Anything with Brant Bjork’s name on it has gotta be good, right? When I heard that this local Toronto outfit travelled all the way down to the California desert to record two tracks at Bjork’s own studio, I was certainly impressed. Can’t say I’ve heard of Slow Death Lights before, but with Brant’s endorsement they’ve piqued my interest in their debut album before I even push play.
The album kicks off with “Velvet Rags,” with a riff that reminds me of QOTSA’s “Feel Good Hit of the Summer.” The chorus kinda feels a little flat, mind you. Feels like it’s missing something—like a hit of c-c-c-c-c-cocaine, perhaps? “City of Lights” reminds me of the post-grunge era of radio rock, with a vibe that recalls some of The Headstones or Collective Soul’s better tracks, albeit with a solid psychedelic guitar solo. “The Blood to Stone Me” is by far the longest track, just over five-and-a-half minutes, and is the first one I’d really call “stoner rock,” with a fuzz-laden riff that brings Truckfighters to mind, while “Watermill” weaves and wails like a cut offa Kyuss’ Sky Valley.

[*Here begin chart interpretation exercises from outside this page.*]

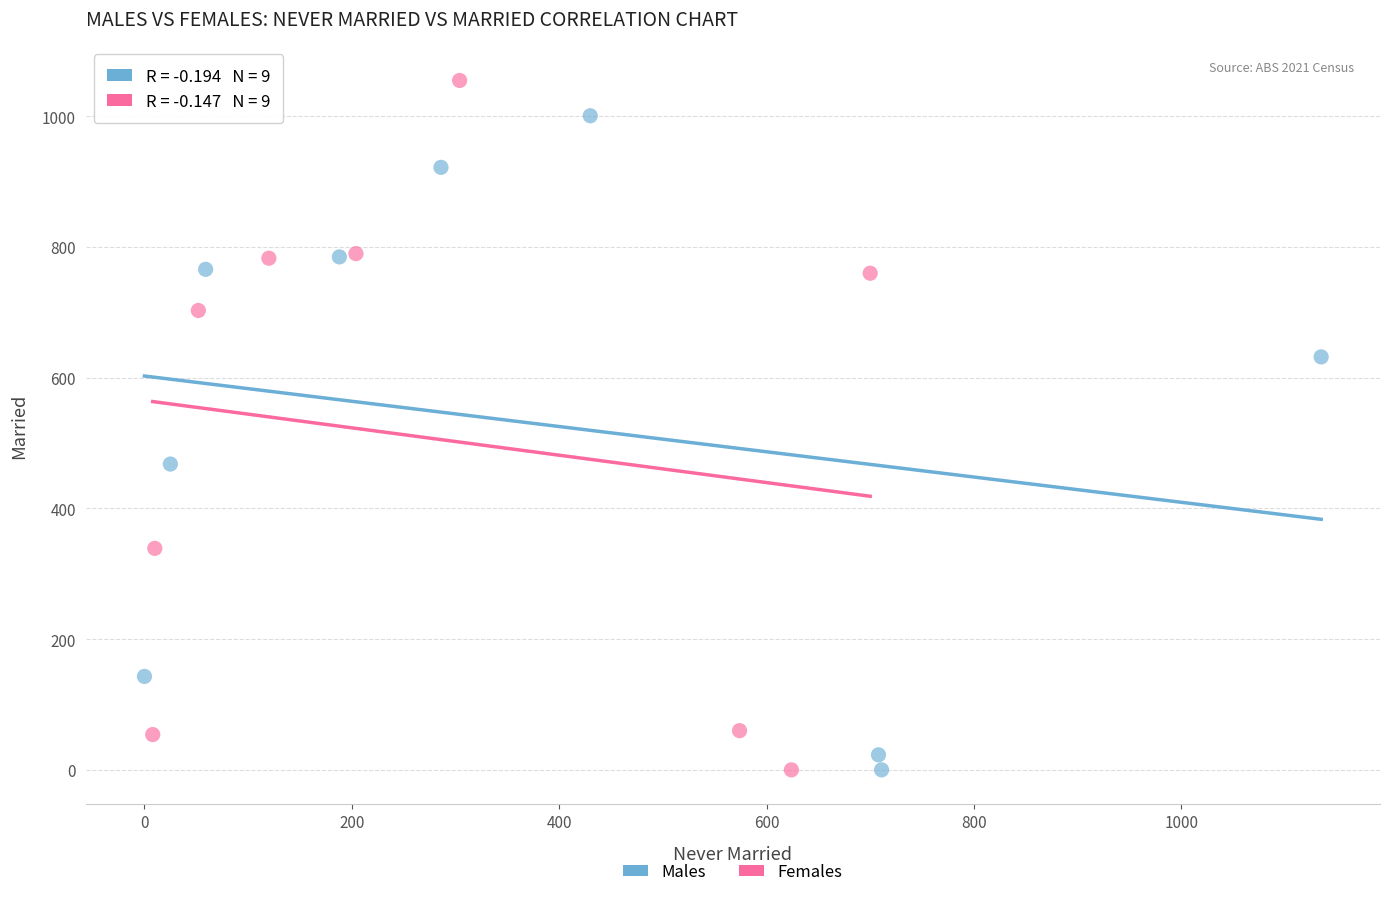

Which series has the largest Y range (max minus min)?

Females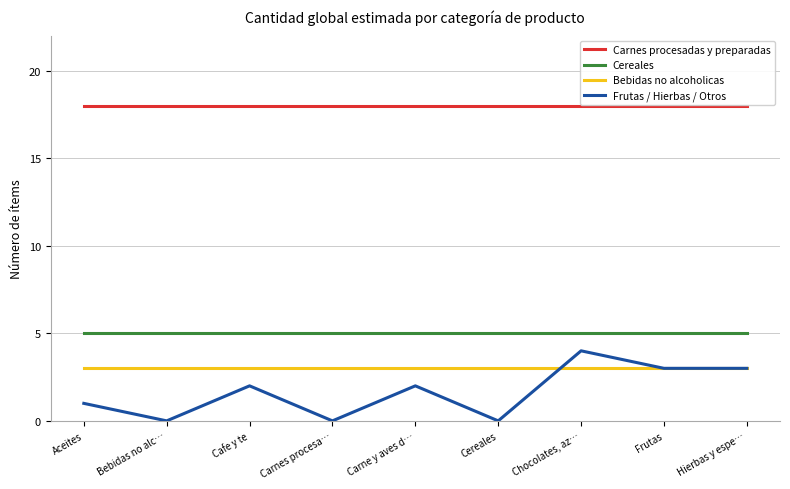

What is the spread (max minus min) of values at Aceites?

17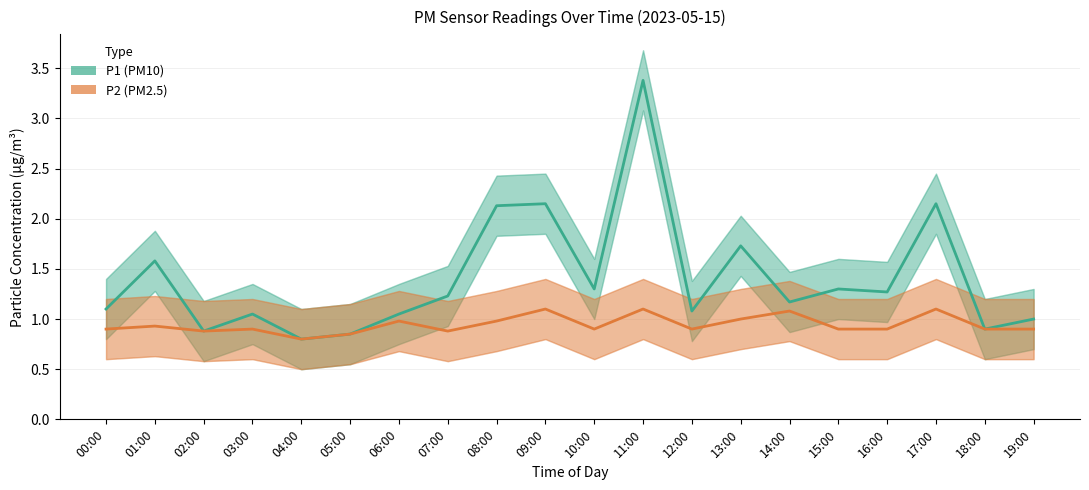

What is the highest value of the P1 (PM10) series?

3.4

This is a very clean, polished effort, almost to its detriment. The thing about fuzz rock is that it’s supposed to sound fuzzy—while the guitar solo on “Dirty Chores” really rips, the verses sound a little too clean, and the chorus too light for my tastes. “Ironwood Trees” has a big, crunchy, 70’s-style riff that has me thinking of BOC’s “Godzilla,” but the vocals seem a little weak. Would I enjoy this stuff if it came on the radio? Yeah, probably. But it’s not the first thing I’d reach for when cruising down the desert highway—put it that way.